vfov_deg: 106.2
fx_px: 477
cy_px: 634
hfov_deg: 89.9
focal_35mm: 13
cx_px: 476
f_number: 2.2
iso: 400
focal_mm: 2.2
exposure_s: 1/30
========================================================================
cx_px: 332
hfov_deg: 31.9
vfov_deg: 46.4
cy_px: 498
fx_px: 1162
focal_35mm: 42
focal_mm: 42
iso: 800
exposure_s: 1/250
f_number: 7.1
========================================================================
Required work >> Would you output, from the records above, exactly the run of lines that starts at the line containing "vfov_deg: 106.2" and ends at the line containing "exposure_s: 1/30", and only that run?

Response >>
vfov_deg: 106.2
fx_px: 477
cy_px: 634
hfov_deg: 89.9
focal_35mm: 13
cx_px: 476
f_number: 2.2
iso: 400
focal_mm: 2.2
exposure_s: 1/30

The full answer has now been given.